041024 Laugh of the Day From Pastor Blount

Joe went to his boss and said, Hey boss, your assistant just died and I was wondering if I can take his place?" His boss replied, "It's alright with me if you can arrange it with the undertaker!!!!"

040924 Laugh of the Day From Pastor Blount

Joe called his son, Frank and said, "Just wanted you to know that being married to your mom for 42 years is enough. I am leaving her and getting a divorce. Frank replied, "No, dad!!! Don't do that!!! Have you lost your mind?" Frank calls and tells his sister, Judy, what their father said!! Judy called her dad filled with anger and said, "Father, how can you do this and it's the holidays!!! Don't do nothing!!! Frank and I are coming home to talk some sense into you!!!!" Joe turned to his wife and said, "I told you I could get the children to come home for Christmas!!!”

040824 Laugh of the Day From Pastor Blount

Judy was about to punish her son Billy, for his treatment of his sister, Mary. Judy said, "What's wrong with you Billy? First, you pushed Mary downstairs yesterday and today you kicked her in the stomach" Billy replied, "I didn't push her down the stairs. I pushed her to the first step; she fell the rest of the way!!! I didn't mean to kick her in the stomach, but she turned around!!!"
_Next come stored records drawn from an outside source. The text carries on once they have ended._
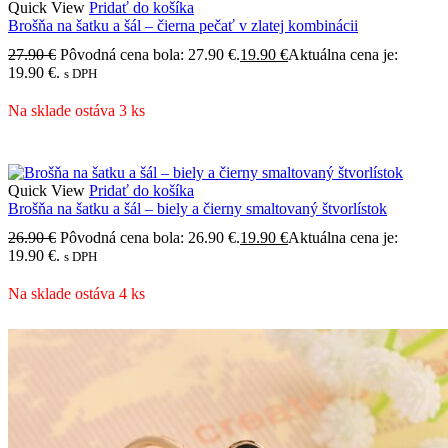
Quick View
Pridať do košíka
Brošňa na šatku a šál – čierna pečať v zlatej kombinácii
27.90
€
Pôvodná cena bola: 27.90 €.
19.90
€
Aktuálna cena je:
19.90 €.
s DPH
Na sklade ostáva 3 ks
Quick View
Pridať do košíka
Brošňa na šatku a šál – biely a čierny smaltovaný štvorlístok
26.90
€
Pôvodná cena bola: 26.90 €.
19.90
€
Aktuálna cena je:
19.90 €.
s DPH
Na sklade ostáva 4 ks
040324 Laugh of the Day From Pastor Blount

Pastor Jones was upset with his son when he saw he was sleeping in church. Pastor Jones said to his son, "It was so embarrassing while I was preaching to see you sleeping in church!!! Give me one good reason why I shouldn't punish you?" His son replied, "I slept in church because I was striving to be more like God. On the seventh day He rested!!!"

040224 Laugh of the Day From Pastor Blount

Judy told her husband Bill, if there were one of two choices he would make about their marriage, which would he choose? A. We will be on a 14 -day romantic cruise in Hawaii, all-expense paid with unlimited spending money and every moment just the two of us together---Bill interrupted her and said "B".

040124 Laugh of the Day From Pastor Blount

Joe was complaining about his wife, Judy, never cooking. Bob said, "Consider yourself lucky. Some people can cook but don't. My wife can't cook but does. She is a terrible cook. Our garbage disposal has an ulcer!!!!"